Voor het aanvragen van subsidie uit het Waddenfonds heeft het Rijk diverse criteria opgesteld. In de regelgeving staat voorop dat de aanvrager zelf ook financieel moet bijdragen (cofinanciering), waardoor de uiteindelijke investeringen hoger zullen zijn. Onder de thema's natuur, kennis en veiligheid zal 10% cofinanciering volstaan. Bij projecten die bijdragen aan een duurzame economische ontwikkeling 60% is vereist. Hiermee verwacht het kabinet voor de komende 20 jaar een financiële impuls te genereren van ruim 1 miljard euro.
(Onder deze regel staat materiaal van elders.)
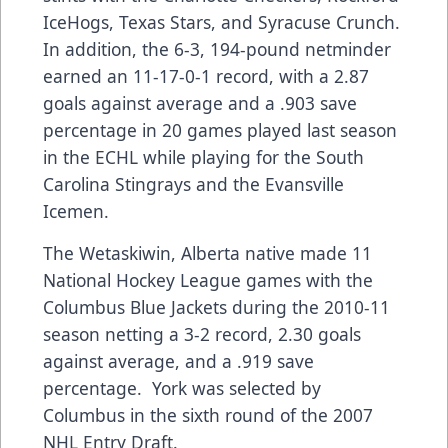
IceHogs, Texas Stars, and Syracuse Crunch.
In addition, the 6-3, 194-pound netminder
earned an 11-17-0-1 record, with a 2.87
goals against average and a .903 save
percentage in 20 games played last season
in the ECHL while playing for the South
Carolina Stingrays and the Evansville
Icemen.
The Wetaskiwin, Alberta native made 11
National Hockey League games with the
Columbus Blue Jackets during the 2010-11
season netting a 3-2 record, 2.30 goals
against average, and a .919 save
percentage. York was selected by
Columbus in the sixth round of the 2007
NHL Entry Draft.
Minister Dekker benadrukt in de brief dat het kabinet er naar streeft om programma's en projecten te subsidiëren die aan het einde van de fondsperiode (20 jaar) op een zichtbare manier het Waddengebied vooruit hebben geholpen. Mogelijk wordt daarvoor in de eerste vijf jaar van het fonds in het bijzonder gelet op voorstellen die urgent zijn, een voorbeeldfunctie vervullen, snel te realiseren zijn en directe resultaten opleveren.

Als programmaminister voor het waddengebied beheert de minister van VROM het Waddenfonds. Bij de beoordeling van de projectaanvragen krijgt de regio een zwaarwegende adviserende rol. Zo adviseert het Regionaal College Waddengebied (RCW) over de volgorde in de lijst van mogelijk te subsidiëren projecten.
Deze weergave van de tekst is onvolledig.